The spec is updated to clarify that dictionary entries are sorted based on
the UTF-8 encoding, not on any of the Unicode Collation algorithms.
### Why are the changes needed?
Not strictly needed, but I had a moment of doubt when reading the spec, and
had to check the implementation.
### How was this patch tested
This matches the C++ implementation:
https://github.com/apache/orc/blob/294a5e28f7f0420eb1fdc76dffc33608692c1b20/c%2B%2B/src/ColumnWriter.cc#L913-L923
Closes #1561 from progval/spec-sort.
Authored-by: Valentin Lorentz <[email protected]>
Signed-off-by: Gang Wu <[email protected]>
---
site/specification/ORCv0.md | 3 ++-
site/specification/ORCv1.md | 3 ++-
site/specification/ORCv2.md | 3 ++-
3 files changed, 6 insertions(+), 3 deletions(-)
diff --git a/site/specification/ORCv0.md b/site/specification/ORCv0.md
index de3e4b512..f0840f859 100644
--- a/site/specification/ORCv0.md
+++ b/site/specification/ORCv0.md
@@ -626,7 +626,8 @@ the length of each value is written into the LENGTH stream.
In direct
encoding, if the values were ["Nevada", "California"]; the DATA
would be "NevadaCalifornia" and the LENGTH would be [6, 10].
-For dictionary encodings the dictionary is sorted and UTF-8 bytes of
+For dictionary encodings the dictionary is sorted (in lexicographical
+order of bytes in the UTF-8 encodings) and UTF-8 bytes of
each unique value are placed into DICTIONARY_DATA. The length of each
item in the dictionary is put into the LENGTH stream. The DATA stream
consists of the sequence of references to the dictionary elements.
diff --git a/site/specification/ORCv1.md b/site/specification/ORCv1.md
index cb99f6081..28347642e 100644
--- a/site/specification/ORCv1.md
+++ b/site/specification/ORCv1.md
@@ -1055,7 +1055,8 @@ the length of each value is written into the LENGTH
stream. In direct
encoding, if the values were ["Nevada", "California"]; the DATA
would be "NevadaCalifornia" and the LENGTH would be [6, 10].

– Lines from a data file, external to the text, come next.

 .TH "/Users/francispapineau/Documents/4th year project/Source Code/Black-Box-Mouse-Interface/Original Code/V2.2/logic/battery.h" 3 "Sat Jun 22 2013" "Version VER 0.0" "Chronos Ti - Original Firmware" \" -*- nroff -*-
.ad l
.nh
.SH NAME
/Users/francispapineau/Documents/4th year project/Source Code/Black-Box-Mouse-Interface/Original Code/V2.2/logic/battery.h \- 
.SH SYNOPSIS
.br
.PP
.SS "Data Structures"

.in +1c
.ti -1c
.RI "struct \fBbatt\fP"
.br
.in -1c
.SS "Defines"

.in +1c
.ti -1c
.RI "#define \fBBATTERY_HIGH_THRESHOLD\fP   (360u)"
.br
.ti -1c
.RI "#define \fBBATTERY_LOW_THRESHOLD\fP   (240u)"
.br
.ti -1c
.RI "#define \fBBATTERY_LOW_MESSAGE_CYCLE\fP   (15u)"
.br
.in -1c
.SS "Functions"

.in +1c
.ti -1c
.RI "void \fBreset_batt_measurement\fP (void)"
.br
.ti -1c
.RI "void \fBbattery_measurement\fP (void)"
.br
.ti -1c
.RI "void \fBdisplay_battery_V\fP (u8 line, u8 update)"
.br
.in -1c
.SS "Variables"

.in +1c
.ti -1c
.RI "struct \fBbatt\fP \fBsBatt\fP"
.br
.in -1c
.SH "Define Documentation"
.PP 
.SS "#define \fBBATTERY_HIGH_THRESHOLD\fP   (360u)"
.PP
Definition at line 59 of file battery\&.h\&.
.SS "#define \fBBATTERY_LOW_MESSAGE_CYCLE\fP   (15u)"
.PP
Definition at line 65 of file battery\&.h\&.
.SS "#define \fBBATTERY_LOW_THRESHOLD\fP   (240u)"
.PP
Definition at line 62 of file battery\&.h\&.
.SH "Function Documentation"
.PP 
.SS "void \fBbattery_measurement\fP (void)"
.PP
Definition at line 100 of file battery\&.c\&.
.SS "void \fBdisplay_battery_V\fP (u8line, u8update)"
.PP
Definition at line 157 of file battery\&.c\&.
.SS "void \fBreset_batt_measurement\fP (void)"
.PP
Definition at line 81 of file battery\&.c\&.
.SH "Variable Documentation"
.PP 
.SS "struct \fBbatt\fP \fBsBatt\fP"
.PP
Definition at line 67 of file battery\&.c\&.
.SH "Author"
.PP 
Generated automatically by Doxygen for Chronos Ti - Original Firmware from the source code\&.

-For dictionary encodings the dictionary is sorted and UTF-8 bytes of
+For dictionary encodings the dictionary is sorted (in lexicographical
+order of bytes in the UTF-8 encodings) and UTF-8 bytes of
each unique value are placed into DICTIONARY_DATA. The length of each
item in the dictionary is put into the LENGTH stream. The DATA stream
consists of the sequence of references to the dictionary elements.
diff --git a/site/specification/ORCv2.md b/site/specification/ORCv2.md
index 6d82e9e96..010de73c9 100644
--- a/site/specification/ORCv2.md
+++ b/site/specification/ORCv2.md
@@ -1074,7 +1074,8 @@ the length of each value is written into the LENGTH
stream. In direct
encoding, if the values were ["Nevada", "California"]; the DATA
would be "NevadaCalifornia" and the LENGTH would be [6, 10].

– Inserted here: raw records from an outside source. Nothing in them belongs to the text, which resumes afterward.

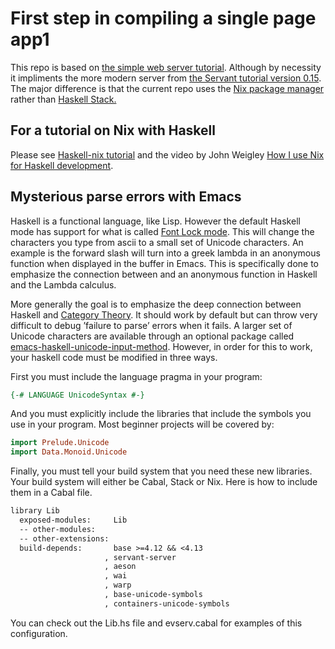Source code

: * First step in compiling a single page app1
This repo is based on [[https://jappieklooster.nl/pragmatic-haskell-simple-servant-web-server.html][the simple web server tutorial]].  Although by
necessity it impliments the more modern server from [[https://haskell-servant.readthedocs.io/en/stable/tutorial/Server.html][the Servant
tutorial version 0.15]]. The major difference is that the current repo
uses the [[https://nixos.org/nix/][Nix package manager]] rather than [[https://docs.haskellstack.org/en/stable/README/][Haskell Stack.]]

** For a tutorial on Nix with Haskell

Please see [[https://github.com/Gabriel439/haskell-nix][Haskell-nix tutorial]] and the video by John Weigley [[https://www.youtube.com/watch?v=G9yiJ7d5LeI&t=1158s][How I
use Nix for Haskell development]].

** Mysterious parse errors with Emacs

Haskell is a functional language, like Lisp.  However the default
Haskell mode has support for what is called [[http://haskell.github.io/haskell-mode/manual/13.20/Font-Lock-Support.html][Font Lock mode]]. This will
change the characters you type from ascii to a small set of Unicode 
characters. An example is the forward slash will turn into a greek
lambda in an anonymous function when displayed in the buffer in Emacs.
This is specifically done to emphasize the connection between and an anonymous
function in Haskell and the Lambda calculus.


More generally the goal is to emphasize the deep connection between
Haskell and [[https://bartoszmilewski.com/2014/10/28/category-theory-for-programmers-the-preface/][Category Theory]]. It should work by default but can throw
very difficult to debug ’failure to parse’ errors when it fails. A
larger set of Unicode characters are available through an optional
package called [[https://github.com/roelvandijk/emacs-haskell-unicode-input-method][emacs-haskell-unicode-input-method]]. However, in order 
for this to work, your haskell code must be modified in three ways.

First you must include the language pragma in your program:

#+BEGIN_SRC Haskell :results silent :exports code
{-# LANGUAGE UnicodeSyntax #-}
#+End_Src

And you must explicitly include the libraries that include the symbols 
you use in your program. Most beginner projects will be covered by:

#+BEGIN_SRC Haskell :results silent :exports code
import Prelude.Unicode
import Data.Monoid.Unicode
#+End_Src

Finally, you must tell your build system that you need these new
libraries. Your build system will either be Cabal, Stack or Nix. Here
is how to include them in a Cabal file.

#+BEGIN_SRC Markdown :results silent :exports code
library Lib
  exposed-modules:     Lib
  -- other-modules:
  -- other-extensions:
  build-depends:       base >=4.12 && <4.13
                     , servant-server
                     , aeson
                     , wai
                     , warp
                     , base-unicode-symbols
                     , containers-unicode-symbols
#+End_Src

You can check out the Lib.hs file and evserv.cabal for examples of
this configuration.
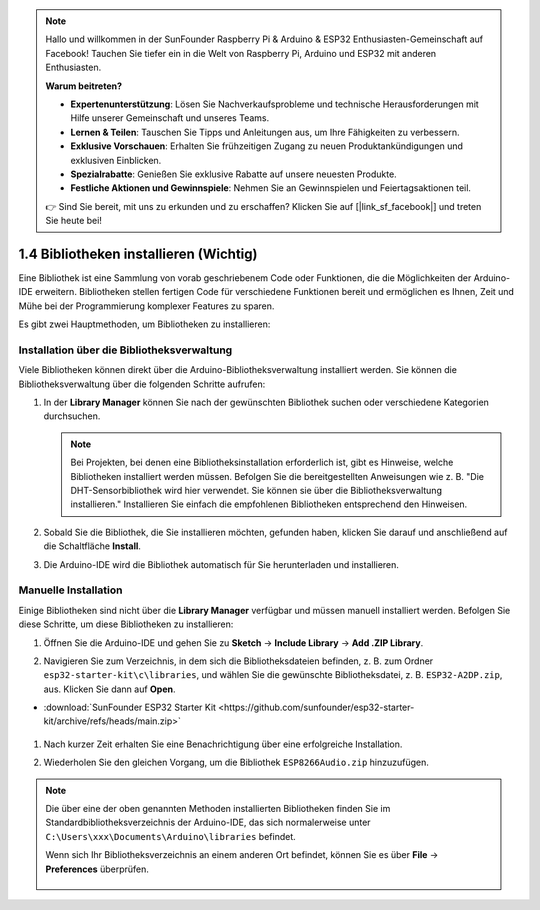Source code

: .. note::

    Hallo und willkommen in der SunFounder Raspberry Pi & Arduino & ESP32 Enthusiasten-Gemeinschaft auf Facebook! Tauchen Sie tiefer ein in die Welt von Raspberry Pi, Arduino und ESP32 mit anderen Enthusiasten.

    **Warum beitreten?**

    - **Expertenunterstützung**: Lösen Sie Nachverkaufsprobleme und technische Herausforderungen mit Hilfe unserer Gemeinschaft und unseres Teams.
    - **Lernen & Teilen**: Tauschen Sie Tipps und Anleitungen aus, um Ihre Fähigkeiten zu verbessern.
    - **Exklusive Vorschauen**: Erhalten Sie frühzeitigen Zugang zu neuen Produktankündigungen und exklusiven Einblicken.
    - **Spezialrabatte**: Genießen Sie exklusive Rabatte auf unsere neuesten Produkte.
    - **Festliche Aktionen und Gewinnspiele**: Nehmen Sie an Gewinnspielen und Feiertagsaktionen teil.

    👉 Sind Sie bereit, mit uns zu erkunden und zu erschaffen? Klicken Sie auf [|link_sf_facebook|] und treten Sie heute bei!

.. _add_libraries_ar:

1.4 Bibliotheken installieren (Wichtig)
==========================================

Eine Bibliothek ist eine Sammlung von vorab geschriebenem Code oder Funktionen, die die Möglichkeiten der Arduino-IDE erweitern. Bibliotheken stellen fertigen Code für verschiedene Funktionen bereit und ermöglichen es Ihnen, Zeit und Mühe bei der Programmierung komplexer Features zu sparen.

Es gibt zwei Hauptmethoden, um Bibliotheken zu installieren:

Installation über die Bibliotheksverwaltung
--------------------------------------------

Viele Bibliotheken können direkt über die Arduino-Bibliotheksverwaltung installiert werden. Sie können die Bibliotheksverwaltung über die folgenden Schritte aufrufen:

#. In der **Library Manager** können Sie nach der gewünschten Bibliothek suchen oder verschiedene Kategorien durchsuchen.

   .. note::

      Bei Projekten, bei denen eine Bibliotheksinstallation erforderlich ist, gibt es Hinweise, welche Bibliotheken installiert werden müssen. Befolgen Sie die bereitgestellten Anweisungen wie z. B. "Die DHT-Sensorbibliothek wird hier verwendet. Sie können sie über die Bibliotheksverwaltung installieren." Installieren Sie einfach die empfohlenen Bibliotheken entsprechend den Hinweisen.

   .. image:: img/install_lib3.png

#. Sobald Sie die Bibliothek, die Sie installieren möchten, gefunden haben, klicken Sie darauf und anschließend auf die Schaltfläche **Install**.

   .. image:: img/install_lib2.png

#. Die Arduino-IDE wird die Bibliothek automatisch für Sie herunterladen und installieren.

.. _install_lib_man:

Manuelle Installation
--------------------------

Einige Bibliotheken sind nicht über die **Library Manager** verfügbar und müssen manuell installiert werden. Befolgen Sie diese Schritte, um diese Bibliotheken zu installieren:


#. Öffnen Sie die Arduino-IDE und gehen Sie zu **Sketch** -> **Include Library** -> **Add .ZIP Library**.

   .. image:: img/a2dp_add_zip.png

#. Navigieren Sie zum Verzeichnis, in dem sich die Bibliotheksdateien befinden, z. B. zum Ordner ``esp32-starter-kit\c\libraries``, und wählen Sie die gewünschte Bibliotheksdatei, z. B. ``ESP32-A2DP.zip``, aus. Klicken Sie dann auf **Open**.

* :download:`SunFounder ESP32 Starter Kit <https://github.com/sunfounder/esp32-starter-kit/archive/refs/heads/main.zip>`

   .. image:: img/a2dp_choose.png

#. Nach kurzer Zeit erhalten Sie eine Benachrichtigung über eine erfolgreiche Installation.

   .. image:: img/a2dp_success.png

#. Wiederholen Sie den gleichen Vorgang, um die Bibliothek ``ESP8266Audio.zip`` hinzuzufügen.


.. note::

   Die über eine der oben genannten Methoden installierten Bibliotheken finden Sie im Standardbibliotheksverzeichnis der Arduino-IDE, das sich normalerweise unter ``C:\Users\xxx\Documents\Arduino\libraries`` befindet.

   Wenn sich Ihr Bibliotheksverzeichnis an einem anderen Ort befindet, können Sie es über **File** -> **Preferences** überprüfen.

      .. image:: img/install_lib1.png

-For dictionary encodings the dictionary is sorted and UTF-8 bytes of
+For dictionary encodings the dictionary is sorted (in lexicographical
+order of bytes in the UTF-8 encodings) and UTF-8 bytes of
each unique value are placed into DICTIONARY_DATA. The length of each
item in the dictionary is put into the LENGTH stream. The DATA stream
consists of the sequence of references to the dictionary elements.